Complete the loop
- Categorized in: Mudgee Guardian
Published July 2010
All food we take home from the supermarket is a product of a plant, growing in soil, somewhere in the world.
What we eat, whether that’s fruit, vegetables, dairy, meat, or any of the more processed foods is made up of nutrients that originated from soil.
Harvesting crops is like mining nutrients, as they are trucked away from that local area in the form of harvested grain/meat/vegetables etc. Soils can only hold a limited amount nutrient to supply crops / pasture at a time. So farmers need to replace these nutrients.
In modern, large scale agriculture this is largely done through applications of fertiliser that is either manufactured (like Urea) or mined from deposits (Phosphorus).
Once food (containing these nutrients) reaches our homes it is heads in one of three directions:
- The first is into our bodies where many of these nutrients are absorbed so we have energy to grow, repair, and maintain our bodies.
- What our bodies don’t use ends up in the sewerage system. Currently, local effluent treatment removes carbon and some nitrogen, with remaining nitrogen and phosphorus (to name just a couple of nutrients) discharged into the Cudgegong River at 3ML/day (ex Mudgee) which ends up out to sea at Adelaide.
- The third direction nutrient heads is into the bin as scraps or out-of-date food items in our fridge or pantry. In many households / restaurants, these scraps end up in landfill.

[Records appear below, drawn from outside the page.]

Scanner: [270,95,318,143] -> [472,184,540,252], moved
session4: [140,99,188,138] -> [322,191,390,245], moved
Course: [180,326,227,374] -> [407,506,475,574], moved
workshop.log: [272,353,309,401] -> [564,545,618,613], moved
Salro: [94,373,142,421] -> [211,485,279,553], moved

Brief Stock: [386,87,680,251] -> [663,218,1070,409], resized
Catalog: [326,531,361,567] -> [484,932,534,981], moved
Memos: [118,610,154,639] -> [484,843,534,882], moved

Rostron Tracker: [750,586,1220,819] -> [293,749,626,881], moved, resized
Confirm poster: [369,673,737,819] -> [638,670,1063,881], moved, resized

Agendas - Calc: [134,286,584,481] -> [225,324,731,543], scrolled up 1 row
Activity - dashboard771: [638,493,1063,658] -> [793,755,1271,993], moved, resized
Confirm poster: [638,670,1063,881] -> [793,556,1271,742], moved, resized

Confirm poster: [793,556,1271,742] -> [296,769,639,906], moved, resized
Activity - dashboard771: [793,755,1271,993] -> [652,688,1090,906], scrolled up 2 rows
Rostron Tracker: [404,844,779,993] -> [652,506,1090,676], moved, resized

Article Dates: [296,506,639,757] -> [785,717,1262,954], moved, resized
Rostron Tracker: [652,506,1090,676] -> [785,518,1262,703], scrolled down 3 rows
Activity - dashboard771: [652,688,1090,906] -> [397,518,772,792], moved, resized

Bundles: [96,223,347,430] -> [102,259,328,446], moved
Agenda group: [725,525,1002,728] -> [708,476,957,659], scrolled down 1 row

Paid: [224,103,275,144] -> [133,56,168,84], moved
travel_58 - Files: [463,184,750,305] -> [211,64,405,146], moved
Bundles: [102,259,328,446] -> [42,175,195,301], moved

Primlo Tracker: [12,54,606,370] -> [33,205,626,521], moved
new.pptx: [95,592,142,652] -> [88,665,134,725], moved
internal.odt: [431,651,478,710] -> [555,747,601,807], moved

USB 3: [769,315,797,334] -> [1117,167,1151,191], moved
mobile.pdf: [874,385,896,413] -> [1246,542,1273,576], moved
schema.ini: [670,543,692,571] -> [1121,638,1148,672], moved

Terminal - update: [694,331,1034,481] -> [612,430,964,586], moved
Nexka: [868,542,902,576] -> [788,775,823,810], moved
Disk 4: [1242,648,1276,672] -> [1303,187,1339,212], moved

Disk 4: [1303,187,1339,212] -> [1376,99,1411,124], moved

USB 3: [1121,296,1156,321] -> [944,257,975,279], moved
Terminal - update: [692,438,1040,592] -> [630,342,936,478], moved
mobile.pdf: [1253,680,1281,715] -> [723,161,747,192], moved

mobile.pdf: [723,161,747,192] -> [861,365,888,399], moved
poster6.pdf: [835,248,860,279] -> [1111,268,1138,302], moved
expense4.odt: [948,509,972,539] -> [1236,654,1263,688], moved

Now it would be nice for some of these nutrients ended up back in the soil from whence they came.
With regards to effluent – there are safe and no-fuss domestic systems that can keep these nutrients in your very own garden, but I’ll write about this in another article.
With regards to scraps, whether you’re on a farm, own a restaurant / cafe, have a large family or you’re in a flat on your own, there is a way to recycle your food waste back into fertiliser for the soil.
At the field days, site L8, there will be demonstrations on large and small scale worm farms and composting that can do amazing things with what you don’t eat.